As required by the Juvenile Code, a best-interest finding must include consideration of not only potential harm but also the likelihood of adoption. See
In the instant case, it is important to note that while DHS presented sufficient testimony about the lack of known barriers to M.E.‘s adoptability, it also made its intention clear that it was not seeking to clear M.E. for adoption at that time. DHS was not seeking to terminate the parental rights of M.E.‘s mother--who is not a party to this appeal--at the January 2, 2019 termination hearing. As such, M.E.‘s mother‘s parental rights were still intact, and any action in pursuit of adoption was, at the time of Davidson‘s termination hearing, premature.
Still, the circuit court found that “the level of abuse and neglect . . . Davidson subjected [M.E.] to create[d] a threat of harm such that warrant[ed] terminating his parental rights without freeing the child for adoption.” By making this finding, the circuit court ensured the satisfaction of its duty to consider adoptability in light of M.E.‘s overall best interest. See McNeer, 2017 Ark. App. 512, at 7, 529 S.W.3d at 273 (“[W]e have held that consideration of this factor requires evidence, or at least some finding by the circuit court that other aspects of the best-interest analysis so favor termination that the absence of proof on adoptability makes no legal difference.“). Given the evidence as recounted above, there were serious and obvious concerns about the danger Davidson posed to his child and his indifference to protecting and caring for her and meeting her physical and developmental needs; thus, in this case, the adoptability issue made no legal difference. See McKinney v. Ark. Dep‘t of Human Servs., 2018 Ark. App. 140, at 7, 544 S.W.3d 101, 105.

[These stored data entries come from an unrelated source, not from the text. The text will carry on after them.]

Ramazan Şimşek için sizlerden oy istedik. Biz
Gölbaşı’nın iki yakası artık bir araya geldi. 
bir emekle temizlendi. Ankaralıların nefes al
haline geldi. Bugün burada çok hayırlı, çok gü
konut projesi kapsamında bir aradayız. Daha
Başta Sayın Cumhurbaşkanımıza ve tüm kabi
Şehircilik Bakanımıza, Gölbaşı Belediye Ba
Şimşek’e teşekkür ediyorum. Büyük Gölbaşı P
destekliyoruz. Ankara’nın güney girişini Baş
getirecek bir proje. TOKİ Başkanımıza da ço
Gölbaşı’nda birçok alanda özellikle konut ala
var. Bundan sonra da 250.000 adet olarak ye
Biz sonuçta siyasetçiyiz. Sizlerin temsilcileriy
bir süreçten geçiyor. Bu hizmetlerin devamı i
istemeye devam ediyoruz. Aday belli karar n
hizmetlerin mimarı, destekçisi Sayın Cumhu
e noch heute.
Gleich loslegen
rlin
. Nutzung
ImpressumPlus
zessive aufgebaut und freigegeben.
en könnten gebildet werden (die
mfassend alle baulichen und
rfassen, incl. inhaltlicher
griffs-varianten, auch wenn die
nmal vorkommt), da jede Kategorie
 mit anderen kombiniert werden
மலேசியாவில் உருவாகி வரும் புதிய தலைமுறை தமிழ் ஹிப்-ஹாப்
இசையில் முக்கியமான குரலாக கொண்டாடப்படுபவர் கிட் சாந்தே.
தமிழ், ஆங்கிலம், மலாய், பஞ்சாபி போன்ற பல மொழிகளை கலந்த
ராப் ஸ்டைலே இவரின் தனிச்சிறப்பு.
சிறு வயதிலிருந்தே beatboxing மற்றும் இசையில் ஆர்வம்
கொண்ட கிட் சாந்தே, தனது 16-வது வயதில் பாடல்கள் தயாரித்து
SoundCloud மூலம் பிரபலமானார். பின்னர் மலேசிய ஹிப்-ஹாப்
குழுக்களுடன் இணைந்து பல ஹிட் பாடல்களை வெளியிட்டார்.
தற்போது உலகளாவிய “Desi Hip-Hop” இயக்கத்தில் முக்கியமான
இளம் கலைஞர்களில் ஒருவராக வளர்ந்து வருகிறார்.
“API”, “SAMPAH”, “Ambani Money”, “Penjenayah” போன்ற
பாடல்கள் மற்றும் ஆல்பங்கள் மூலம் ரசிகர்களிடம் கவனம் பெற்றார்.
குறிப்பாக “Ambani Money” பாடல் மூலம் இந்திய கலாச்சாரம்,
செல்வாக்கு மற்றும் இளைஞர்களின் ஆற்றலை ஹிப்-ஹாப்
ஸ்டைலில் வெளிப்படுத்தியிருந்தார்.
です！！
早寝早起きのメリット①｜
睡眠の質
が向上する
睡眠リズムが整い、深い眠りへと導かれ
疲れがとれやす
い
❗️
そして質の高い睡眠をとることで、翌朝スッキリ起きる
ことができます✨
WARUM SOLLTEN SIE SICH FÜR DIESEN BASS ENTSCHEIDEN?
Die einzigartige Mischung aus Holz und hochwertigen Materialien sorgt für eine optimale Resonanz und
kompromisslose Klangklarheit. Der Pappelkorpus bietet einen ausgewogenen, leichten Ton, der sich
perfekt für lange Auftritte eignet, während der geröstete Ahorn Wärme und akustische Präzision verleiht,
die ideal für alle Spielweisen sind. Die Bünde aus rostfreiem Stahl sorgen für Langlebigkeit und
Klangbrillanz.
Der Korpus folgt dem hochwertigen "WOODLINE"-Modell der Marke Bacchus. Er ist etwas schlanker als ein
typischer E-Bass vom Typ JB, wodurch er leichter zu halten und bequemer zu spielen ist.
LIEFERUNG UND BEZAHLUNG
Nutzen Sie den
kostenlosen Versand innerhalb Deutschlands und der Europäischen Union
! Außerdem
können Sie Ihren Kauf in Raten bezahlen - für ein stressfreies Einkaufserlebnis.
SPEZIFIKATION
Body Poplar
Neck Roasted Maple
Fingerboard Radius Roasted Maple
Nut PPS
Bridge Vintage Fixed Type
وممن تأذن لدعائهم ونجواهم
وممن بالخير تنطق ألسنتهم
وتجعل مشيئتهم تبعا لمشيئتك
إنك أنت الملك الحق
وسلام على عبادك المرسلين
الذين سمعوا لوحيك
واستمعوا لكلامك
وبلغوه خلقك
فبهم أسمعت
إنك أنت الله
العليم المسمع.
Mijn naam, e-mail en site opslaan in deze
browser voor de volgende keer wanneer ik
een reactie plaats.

We cannot say that the circuit court‘s best-interest finding against Davidson was clearly erroneous; accordingly, we affirm. See Knight v. Ark. Dep‘t of Human Servs., 2017 Ark. App. 602, 533 S.W.3d 592.
Affirmed.
GLADWIN and WHITEAKER, JJ., agree.
Dusti Standridge, for appellant.
Callie Corbyn, Office of Chief Counsel, for appellee.
Chrestman Group, PLLC, by: Keith L. Chrestman, attorney ad litem for minor child.